EXERCISE BRIEF: Write the next part of the Court of Appeal report below on the price payable under the Leasehold Reform Act 1967, starting right after its last sentence.

SELECTION:
[start]

Leasehold Reform Act 1967 — Appeal from decision of Lands Tribunal (Mr W H Rees FRICS) — Questions raised by tenant as to (1) whether there was evidence to support decision as to price, (2) whether tribunal was wrong in law in failing to apply the ‘adverse differential’, (3) whether tribunal was wrong in not applying the ‘Delaforce effect’ and (4) whether tribunal had wrongly exercised the discretion as to costs — All criticisms of tribunal’s decision rejected by Court of Appeal — Premises consisted of two-storey inner-terrace house in Birmingham built before 1919, subject to a lease with 17 1/2 years to run at relevant date — Tenant’s valuer’s price was £265, landlords’ £462 and tribunal’s determination was £420 — Both valuers adopted the ‘standing house approach’ and the entirety value was agreed at £4,500 — There was a difference between them as to the percentage attributable to site value and to the rates of interest used in the final calculation, the tenant’s valuer decapitalising at 6% and recapitalising at 8% (thereby applying the adverse differential) while the landlords’ valuer used 7% for both operations — Held by the Court of Appeal that there was evidence to support the tribunal’s decision; that evidence of purchases of ground rents en bloc did not justify the claim that an adverse differential should as a matter of law be applied in this case; that the tribunal did not err in law in declining to make a deduction for the ‘Delaforce effect’; and that, as the tenant’s sealed offer was less than the figure determined by the tribunal, the court had no ground for interfering with the exercise of the discretion as to costs — A number of authorities were considered by the court, including Official Custodian for Charities v Goldridge
This was an
appeal by case stated from a decision of the Lands Tribunal (Mr W H Rees FRICS)
in respect of the price payable under the Leasehold Reform Act 1967 for the
freehold interest in a house at 28 Teall Road, Saltley, Birmingham. The tenant,
Miss Lily Wilkes, appealed against the tribunal’s determination of a price of
£420. The tribunal’s decision was given on January 13 1981 and was reported at
(1981) 257 EG 1160.
Harry Sales
(instructed by Saltley Action Centre) appeared on behalf of the appellant;
Michael Dudley (instructed by Wallace Robinson & Morgan) represented the
respondents.
Giving the
first judgment at the invitation of Eveleigh LJ, SIR DAVID CAIRNS said: This is
an appeal by way of case stated from the Lands Tribunal in respect of the price
to be paid for the purchase of a freehold interest under the Leasehold Reform
Act 1967. The relevant statutory provisions are as follows. Section 1(1):
This Part of
this Act shall have effect to confer on a tenant of a leasehold house,
occupying the house as his residence, a right to acquire on fair terms the
freehold or an extended lease of the house and premises where — (a) his tenancy
is a long tenancy at a low rent and (subject to subsections (5) and (6) below)
the rateable value of the house and premises on the appropriate day is not (or
was not) more than £200 or, if it is in Greater London, than £400; and (b) at
the relevant time (that is to say, at the time when he gives notice in
accordance with this Act of his desire to have the freehold or to have an
extended lease, as the case may be) he has been tenant of the house under a
long tenancy at a low rent, and occupying it as his residence, for the last
five years or for periods amounting to five years in the last ten years; and to
confer the like right in the other cases for which provision is made in this
Part of this Act.

[end]

RECORD SET:

[start]

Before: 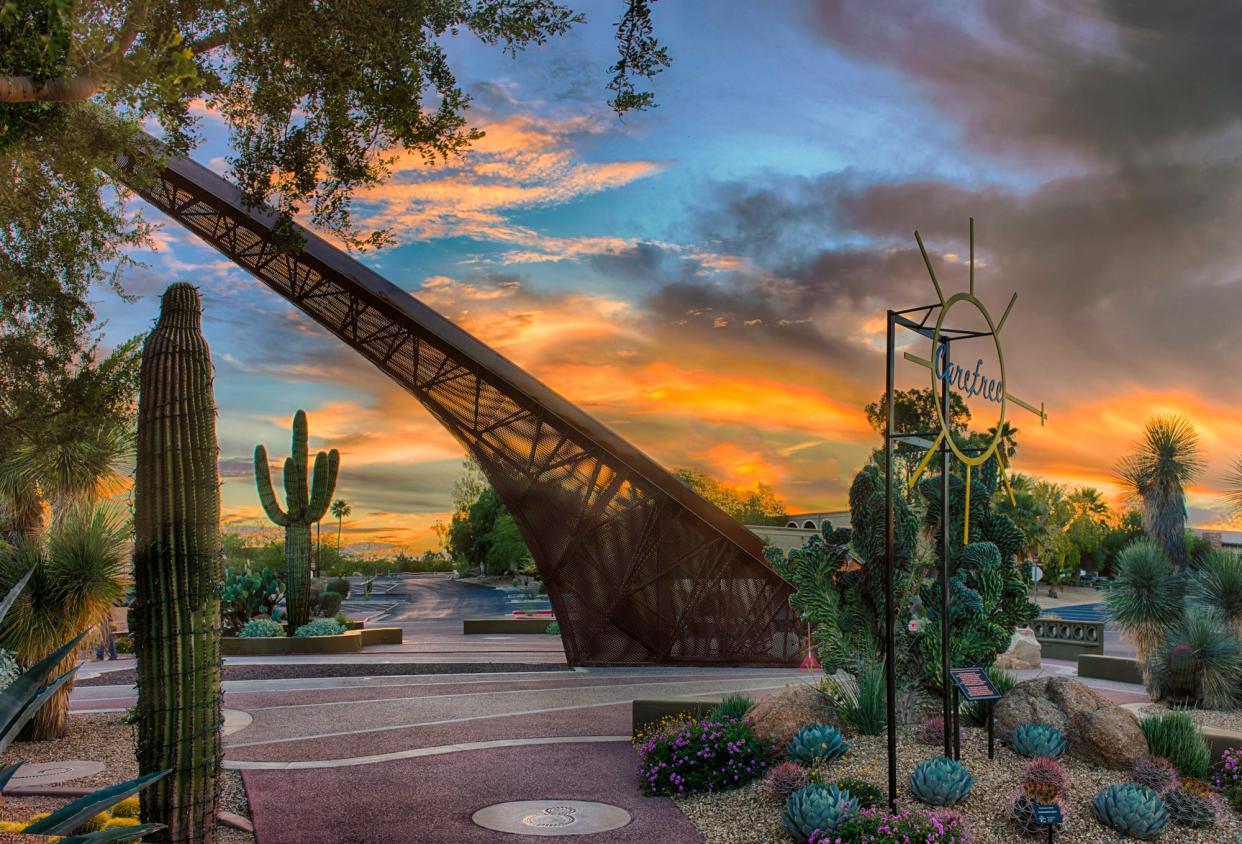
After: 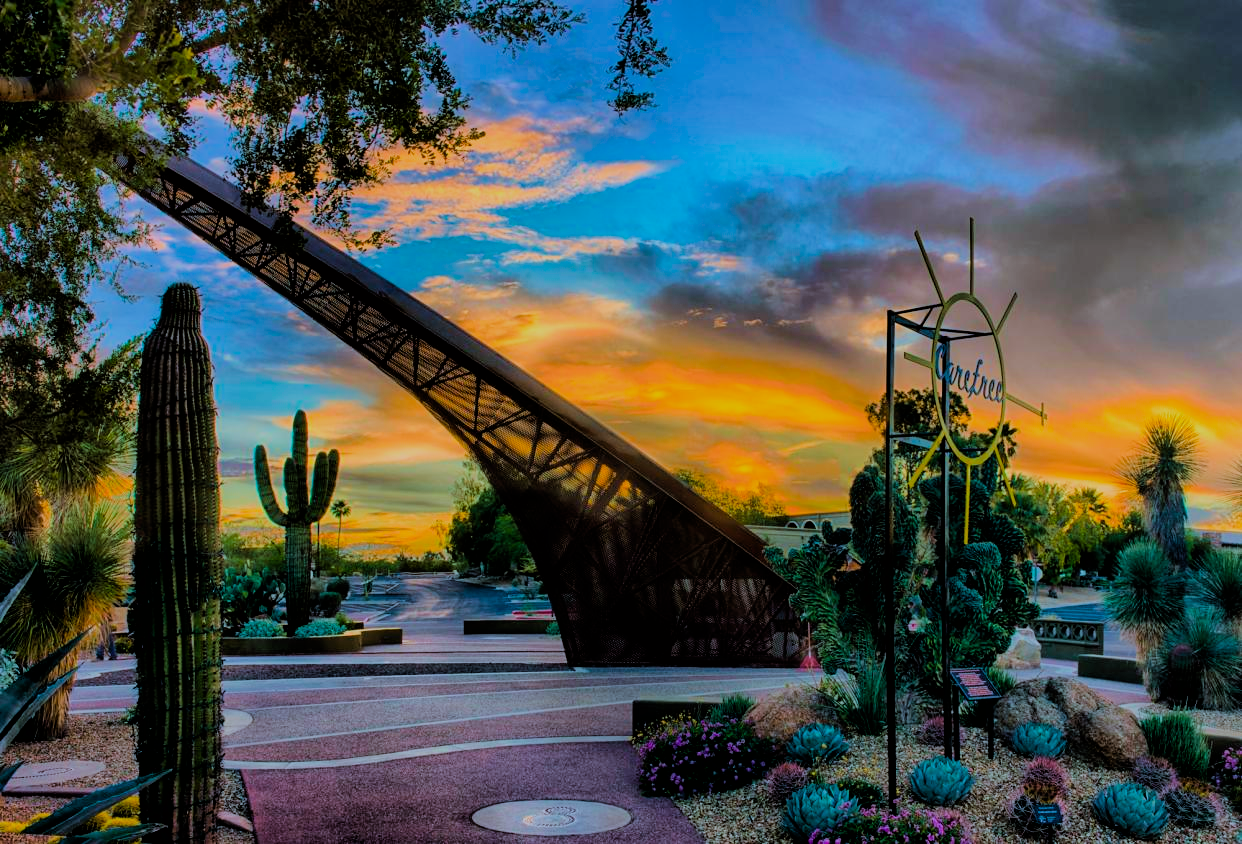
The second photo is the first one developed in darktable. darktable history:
filmic rgb: black relative exposure -4.14 EV, white relative exposure 5.1 EV, hardness 2.11, contrast 1.165
color balance rgb: linear chroma grading › global chroma 13.3%, global vibrance 41.49%
color calibration: illuminant Planckian (black body), x 0.378, y 0.375, temperature 4065 K
velvia: on, module defaults
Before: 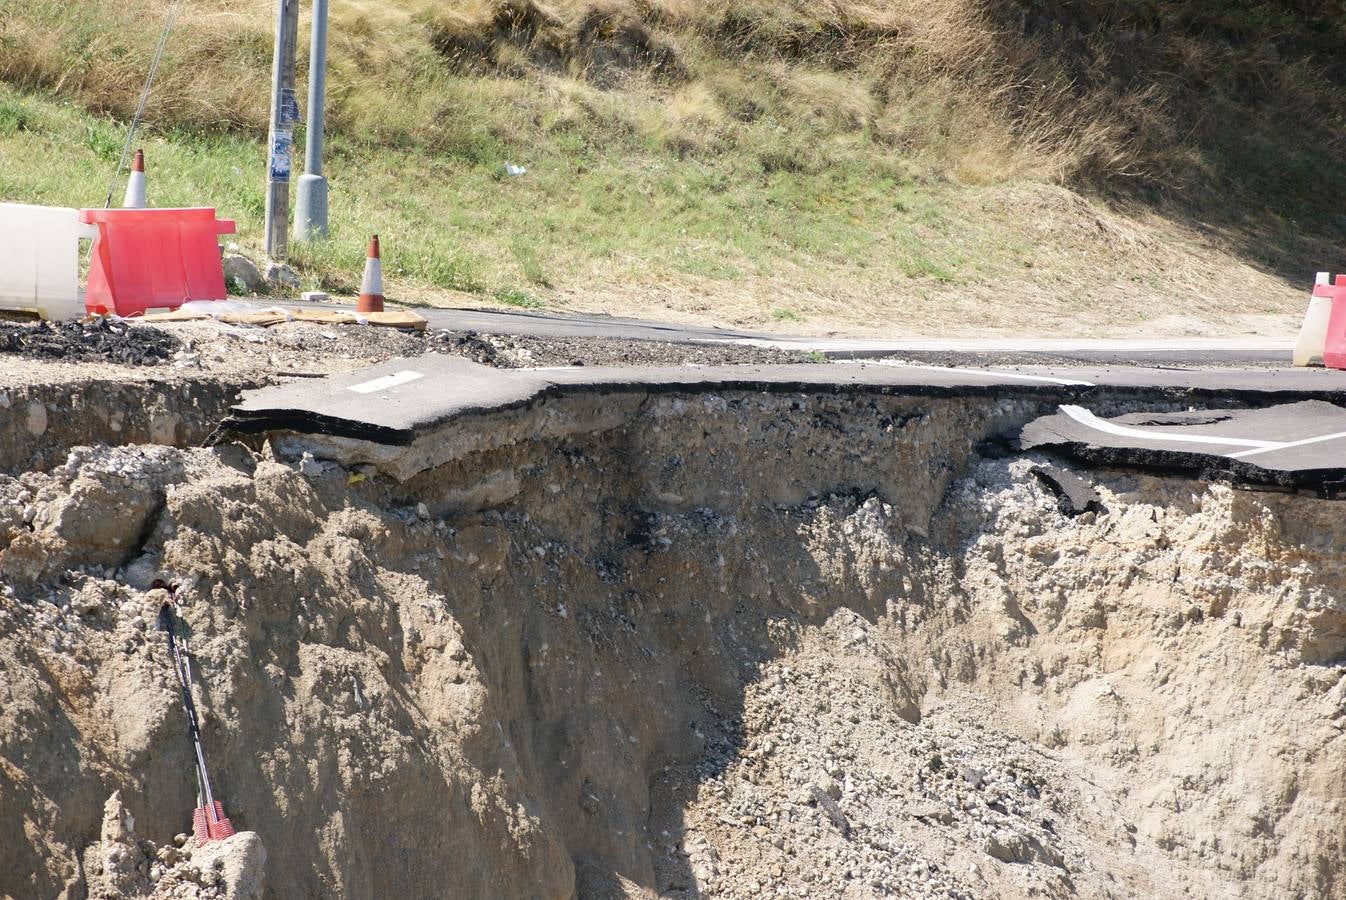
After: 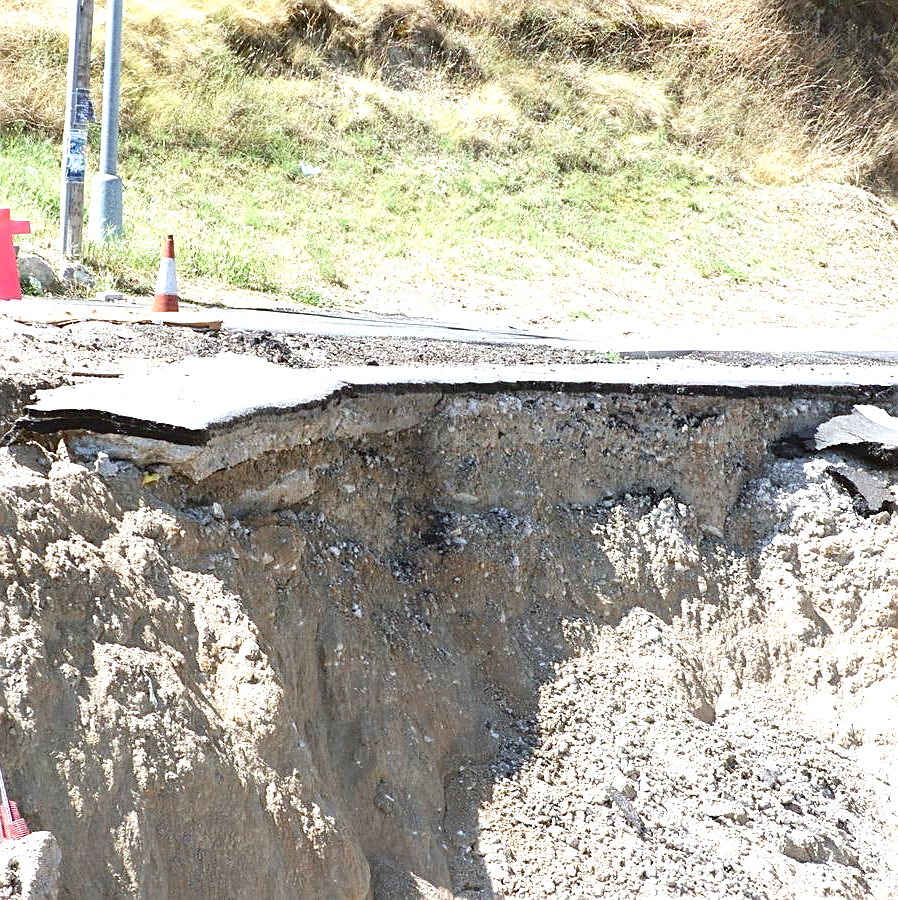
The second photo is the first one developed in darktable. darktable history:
sharpen: on, module defaults
exposure: exposure 1 EV, compensate highlight preservation false
color correction: highlights a* -3.21, highlights b* -6.98, shadows a* 3.06, shadows b* 5.63
crop and rotate: left 15.313%, right 17.956%
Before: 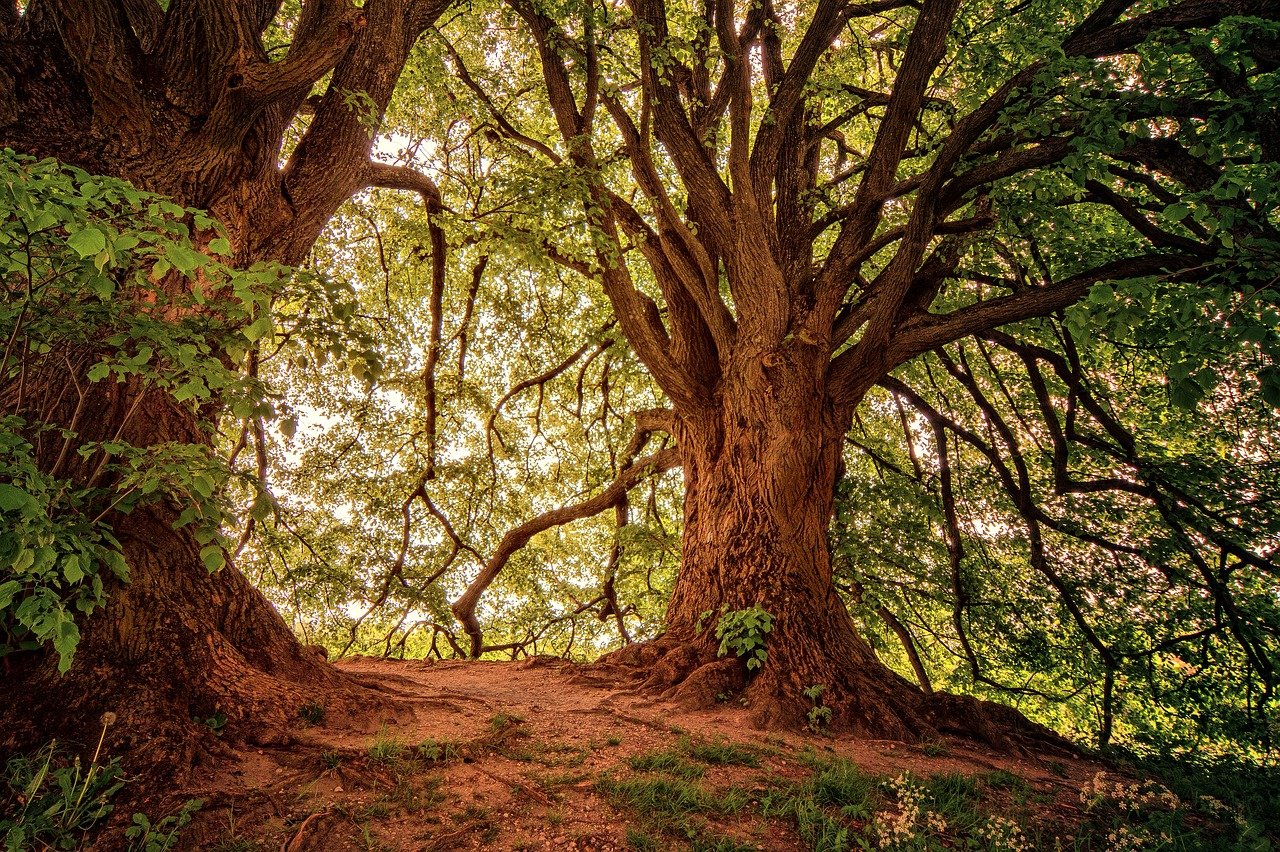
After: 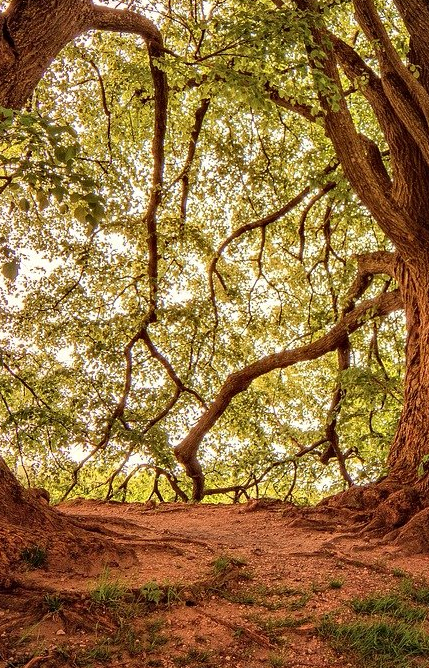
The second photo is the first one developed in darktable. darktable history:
crop and rotate: left 21.77%, top 18.528%, right 44.676%, bottom 2.997%
haze removal: compatibility mode true, adaptive false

[end]

ANSWER TO THE EXERCISE:
Section 8(1):
Where a
tenant of a house has under this Part of this Act a right to acquire the
freehold, and gives to the landlord written notice of his desire to have the
freehold, then except as provided by this Part of this Act the landlord shall
be bound to make to the tenant, and the tenant to accept (at the price and on
the conditions so provided), a grant of the house and premises for an estate in
fee simple absolute, subject to the tenancy and to tenant’s incumbrances, but
otherwise free of incumbrances.
Section 9(1):
Subject to
subsection (2) below, the price payable for a house and premises on a
conveyance under section 8 above shall be the amount which at the relevant time
the house and premises, if sold in the open market by a willing seller (with
the tenant and members of his family who reside in the house not buying or
seeking to buy) might be expected to realise on the following assumptions:– (a)
on the assumption that the vendor was selling for an estate in fee simple,
subject to the tenancy but on the assumption that this Part of this Act
conferred no right to acquire the freehold; and if the tenancy has not been
extended under this Part of this Act, on the assumption that (subject to the
landlord’s rights under section 17 below) it was to be so extended; . . .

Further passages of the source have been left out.